■ ASSIGNMENT
Select and copy out every line in the records containing "percentage".

◆ ◆ ◆ ◆

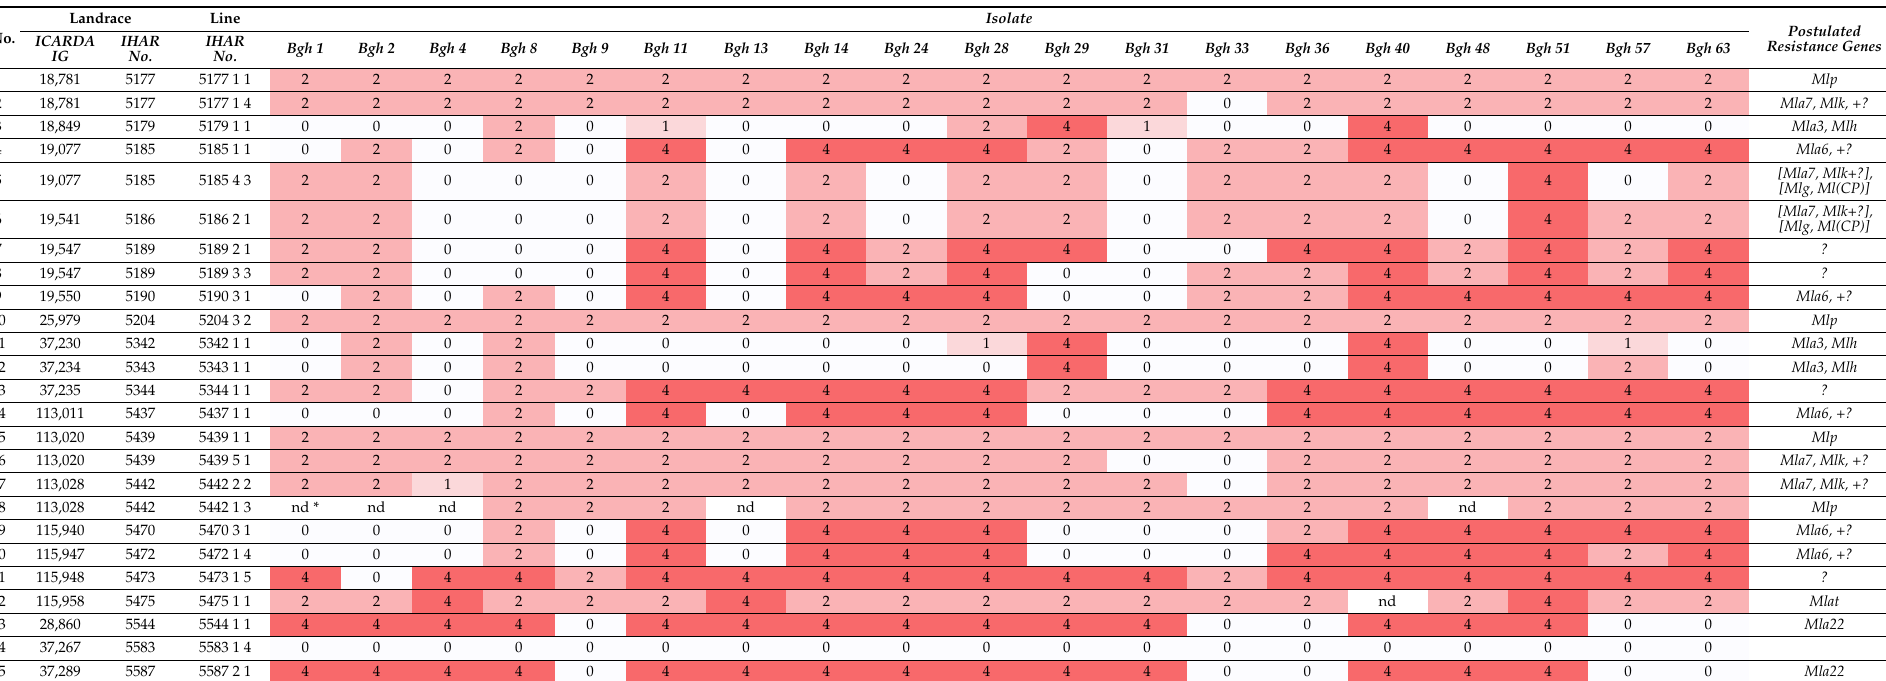
Postulated ResistanceGenesICARDA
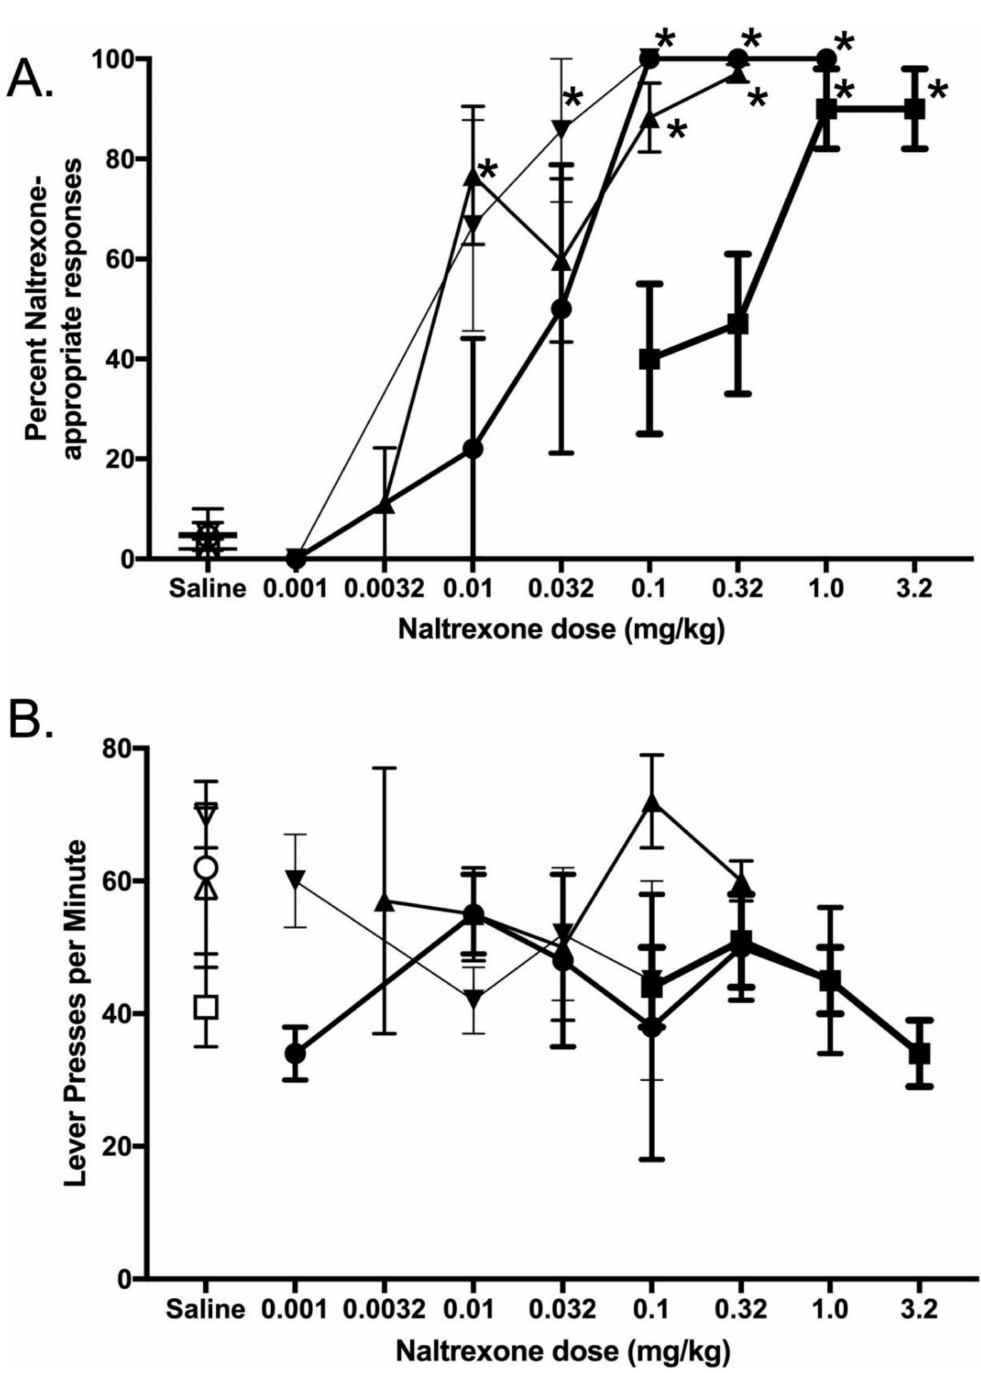
Figure 3. NTX dose-effect curves are depicted as a function of training dose (0.1 mg/kg NTX inverted triangle, 0.32 mg/kg NTX triangle, 1.0 mg/kg NTX circle, and 3.2 mg/kg NTX square). ( A ) NTX generalization curves as a function of naltrexone training dose. The percentage of responses associated with the NTX training dose is plotted on the ordinate. ( B ) Response rate (lever presses per minute) is plotted as a function of NTX dose. * = p < 0.05 (significantly different than saline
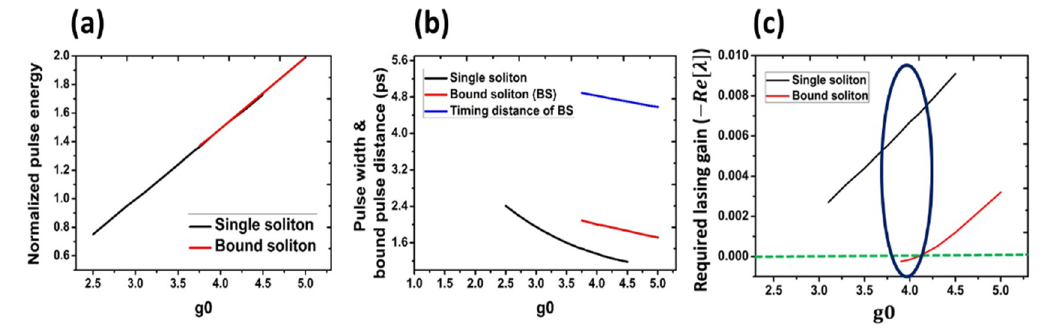
= 2.5; ( b ) bound-soliton case at 𝑔𝑔 0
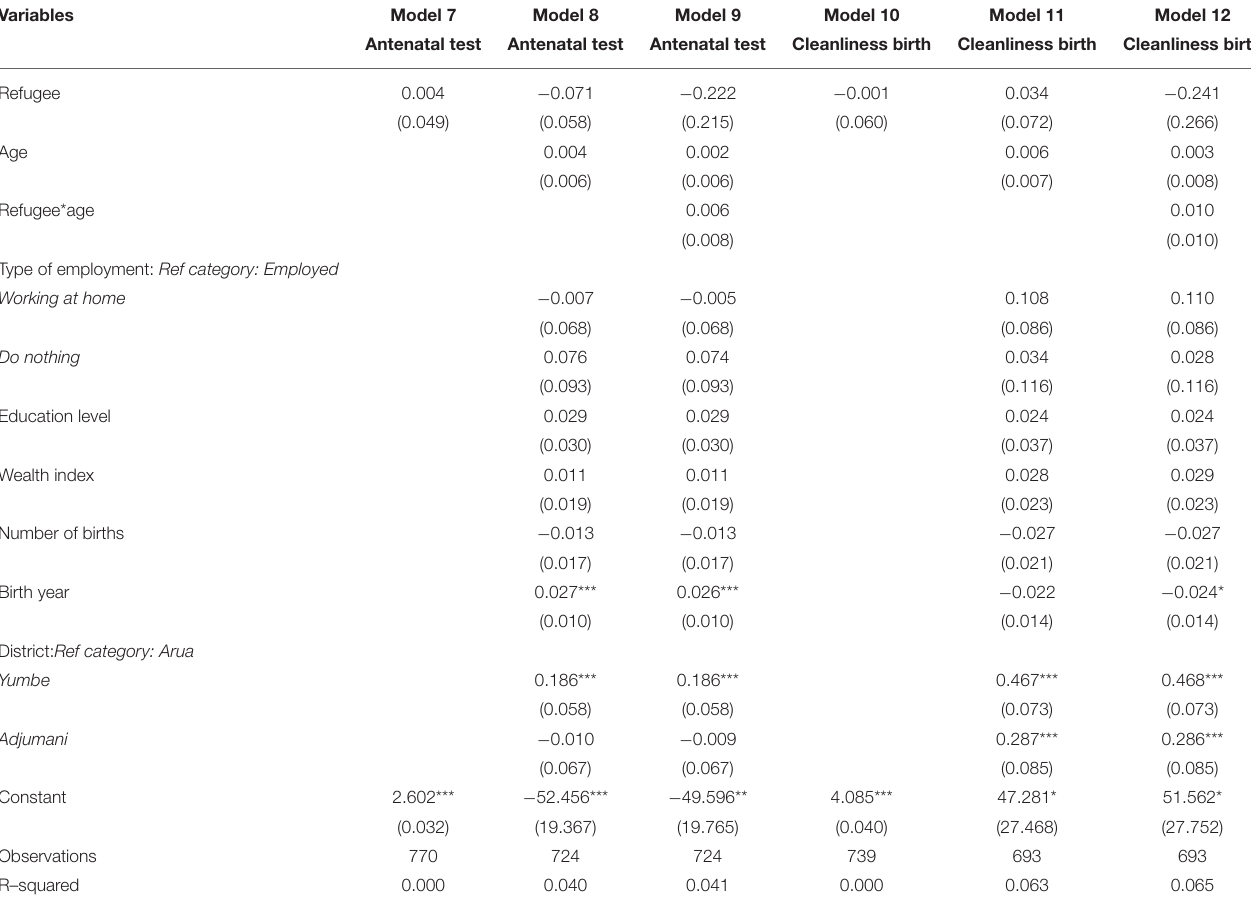
TABLE 3 | OLS regression testing the quality of services and refugee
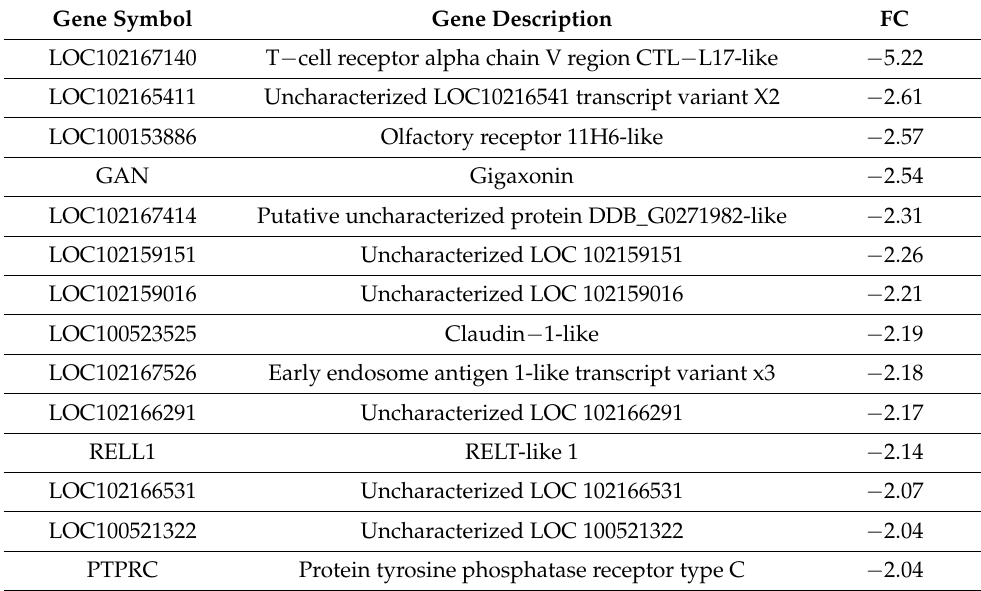
Table 5. Gene symbol, gene description, and logarithm of fold change (FC) of differentially expressed (downregulated) genes between cd26-siRNA-injected and non-injected porcine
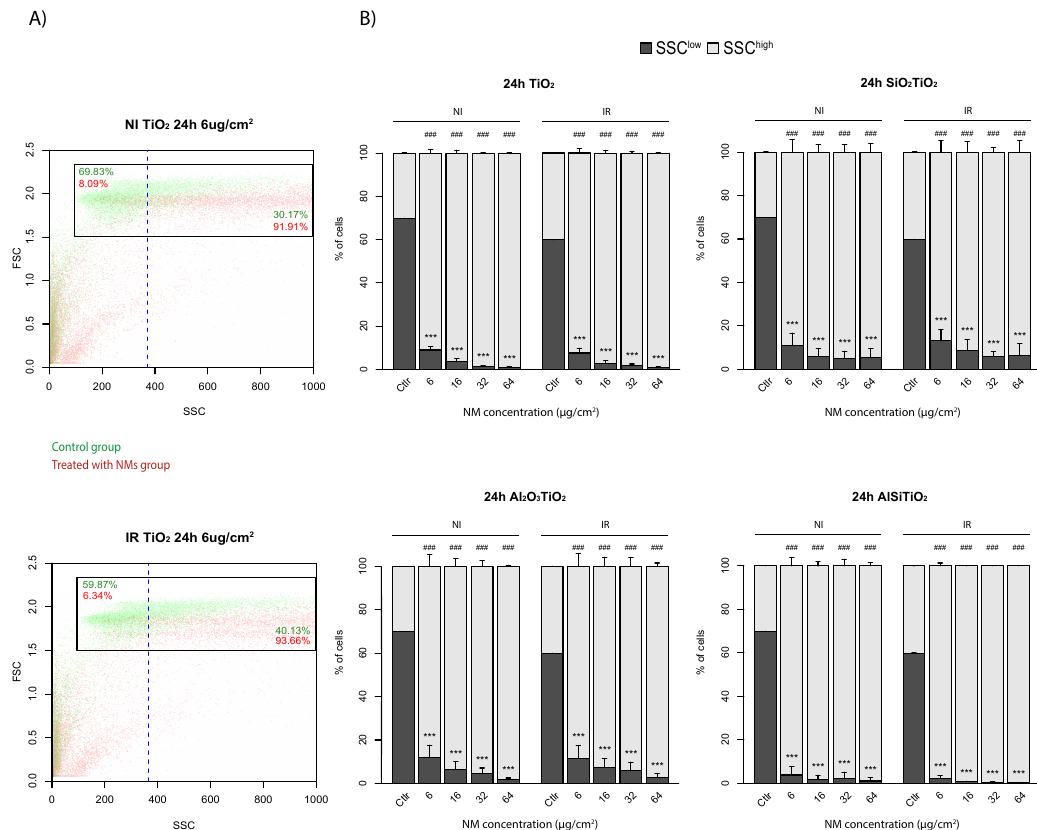
Figure 1. Internalization of nanomaterials (NMs) into 16HBE14o- cells. Cells are platted in 24 wells plates at 4.5 × 10 4 cells per well, and maintained in control conditions (Ctlr), or in the presence of 6, 16, 32 or 64 µ g / cm 2 of the di ff erent type of TiO 2 . ( A) Flow cytometry are performed 24 h later, and internalization is measured by the increase of SSC for TiO 2 , SiO 2 TiO 2 , Al 2 O 3 TiO 2 and AlSiTiO 2 . A threshold is defined at 70% for non-irradiated cells, and 60% for irradiated cells regarding the pattern of FSC / SSC for the control groups, and ( B ) the results are reported for each type of NMs. (means ± S.E.M., n = 3, *** p < 0.001 (Welch t -test), as compared to the percentage of SSC low of the control group, ### p < 0.001 (Welch t -test), as compared to the percentage of SSC high of the control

◆ ◆ ◆ ◆

■ SOLVED EXERCISE
Figure 3. NTX dose-effect curves are depicted as a function of training dose (0.1 mg/kg NTX inverted triangle, 0.32 mg/kg NTX triangle, 1.0 mg/kg NTX circle, and 3.2 mg/kg NTX square). ( A ) NTX generalization curves as a function of naltrexone training dose. The percentage of responses associated with the NTX training dose is plotted on the ordinate. ( B ) Response rate (lever presses per minute) is plotted as a function of NTX dose. * = p < 0.05 (significantly different than saline
Figure 1. Internalization of nanomaterials (NMs) into 16HBE14o- cells. Cells are platted in 24 wells plates at 4.5 × 10 4 cells per well, and maintained in control conditions (Ctlr), or in the presence of 6, 16, 32 or 64 µ g / cm 2 of the di ff erent type of TiO 2 . ( A) Flow cytometry are performed 24 h later, and internalization is measured by the increase of SSC for TiO 2 , SiO 2 TiO 2 , Al 2 O 3 TiO 2 and AlSiTiO 2 . A threshold is defined at 70% for non-irradiated cells, and 60% for irradiated cells regarding the pattern of FSC / SSC for the control groups, and ( B ) the results are reported for each type of NMs. (means ± S.E.M., n = 3, *** p < 0.001 (Welch t -test), as compared to the percentage of SSC low of the control group, ### p < 0.001 (Welch t -test), as compared to the percentage of SSC high of the control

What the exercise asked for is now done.